Reports which discussed the relationship between VASH1 and VASH2 have been limited. The VASH literature in the field of gastric cancer suggests a slight correlation between the expression levels of VASH1 and VASH2 in tumors (Hara et al. 2020). Further analysis of VASH1 and VASH2 expression levels in the same patients and an investigation of their relationships are needed.
This study has some limitations. First, the antibodies used for immunohistochemical staining differed among the studies that were surveyed, resulting in differences in tissue staining. In addition, the evaluation and the setting of cutoff values for immunohistochemical staining were inconsistent. These points may have contributed to the heterogeneity of the findings. In addition, the number of articles on VASH1 and VASH2 was 9 and 3, respectively, which are both relatively small and do not allow for sufficient evaluation of the publication bias using funnel plots. In the future, large-scale studies are required.
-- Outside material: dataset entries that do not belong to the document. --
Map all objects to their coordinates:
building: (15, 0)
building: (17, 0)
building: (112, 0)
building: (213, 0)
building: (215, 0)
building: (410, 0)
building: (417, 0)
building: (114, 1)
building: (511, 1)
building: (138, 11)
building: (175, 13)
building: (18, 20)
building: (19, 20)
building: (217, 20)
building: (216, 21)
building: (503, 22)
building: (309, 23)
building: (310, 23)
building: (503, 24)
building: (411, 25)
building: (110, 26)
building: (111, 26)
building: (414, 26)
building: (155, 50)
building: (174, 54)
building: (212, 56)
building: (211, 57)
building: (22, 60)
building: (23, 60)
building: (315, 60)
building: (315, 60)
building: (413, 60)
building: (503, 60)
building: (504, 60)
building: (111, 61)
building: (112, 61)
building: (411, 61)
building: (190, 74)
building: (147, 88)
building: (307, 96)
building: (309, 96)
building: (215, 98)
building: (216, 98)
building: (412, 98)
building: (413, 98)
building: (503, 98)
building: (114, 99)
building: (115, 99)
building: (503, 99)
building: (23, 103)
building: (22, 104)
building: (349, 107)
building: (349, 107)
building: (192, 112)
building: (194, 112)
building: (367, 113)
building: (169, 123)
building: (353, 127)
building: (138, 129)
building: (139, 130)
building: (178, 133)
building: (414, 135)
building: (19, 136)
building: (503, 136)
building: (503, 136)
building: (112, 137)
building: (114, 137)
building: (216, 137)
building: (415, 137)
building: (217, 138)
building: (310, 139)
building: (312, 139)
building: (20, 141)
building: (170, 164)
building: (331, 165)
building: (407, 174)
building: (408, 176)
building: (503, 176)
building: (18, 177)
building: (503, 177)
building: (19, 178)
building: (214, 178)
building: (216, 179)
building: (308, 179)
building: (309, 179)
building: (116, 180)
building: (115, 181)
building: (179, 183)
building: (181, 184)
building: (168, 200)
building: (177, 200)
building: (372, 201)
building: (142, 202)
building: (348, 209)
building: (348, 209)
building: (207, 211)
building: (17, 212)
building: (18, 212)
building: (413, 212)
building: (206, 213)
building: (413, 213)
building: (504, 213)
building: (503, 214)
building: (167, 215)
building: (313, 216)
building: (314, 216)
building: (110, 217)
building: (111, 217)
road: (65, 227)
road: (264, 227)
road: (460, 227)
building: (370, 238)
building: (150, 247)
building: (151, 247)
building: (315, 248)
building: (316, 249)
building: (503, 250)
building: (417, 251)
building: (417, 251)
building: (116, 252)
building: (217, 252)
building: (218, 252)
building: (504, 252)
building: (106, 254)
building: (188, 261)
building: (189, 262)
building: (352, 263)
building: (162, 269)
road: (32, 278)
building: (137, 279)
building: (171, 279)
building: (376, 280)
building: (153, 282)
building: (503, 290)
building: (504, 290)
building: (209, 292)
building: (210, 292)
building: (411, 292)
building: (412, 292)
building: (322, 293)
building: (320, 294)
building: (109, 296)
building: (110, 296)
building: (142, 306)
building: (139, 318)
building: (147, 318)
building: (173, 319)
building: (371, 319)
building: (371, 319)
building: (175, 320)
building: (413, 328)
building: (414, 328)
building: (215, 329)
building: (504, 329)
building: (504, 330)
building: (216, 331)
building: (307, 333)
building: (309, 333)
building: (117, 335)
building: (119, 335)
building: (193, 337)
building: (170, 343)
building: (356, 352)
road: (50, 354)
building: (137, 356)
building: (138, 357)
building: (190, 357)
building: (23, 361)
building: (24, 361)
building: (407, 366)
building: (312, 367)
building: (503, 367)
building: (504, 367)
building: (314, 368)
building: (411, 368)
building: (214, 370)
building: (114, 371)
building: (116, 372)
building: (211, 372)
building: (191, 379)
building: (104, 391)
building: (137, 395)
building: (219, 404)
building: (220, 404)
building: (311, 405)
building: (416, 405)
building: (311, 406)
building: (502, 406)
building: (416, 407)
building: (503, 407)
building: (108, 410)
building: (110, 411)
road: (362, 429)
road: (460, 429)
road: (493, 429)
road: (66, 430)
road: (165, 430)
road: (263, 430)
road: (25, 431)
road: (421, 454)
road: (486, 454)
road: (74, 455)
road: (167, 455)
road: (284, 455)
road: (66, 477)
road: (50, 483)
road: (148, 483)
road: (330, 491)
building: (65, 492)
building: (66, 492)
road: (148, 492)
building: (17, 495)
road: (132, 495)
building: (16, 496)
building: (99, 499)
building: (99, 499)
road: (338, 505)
In recent years, the usefulness of liquid biopsies using bodily fluids, such as blood, for the development of new biomarkers has been attracting attention. However, very few reports have analyzed the blood concentrations of VASH. We previously reported that the plasma VASH1 and VASH2 concentrations in esophageal cancer patients are useful as biomarkers (Yamamoto et al. 2020). To the best of our knowledge, this was the first report to analyze plasma VASH2 levels. The further analysis of plasma VASH levels in many patients with different types of cancer is anticipated.
In conclusion, this study demonstrated that VASH1 and VASH2 expressions were relevant to more aggressive clinicopathological parameters and were associated with a poor OS in patients with gastroenterological cancers.
The authors declare no conflict of interest.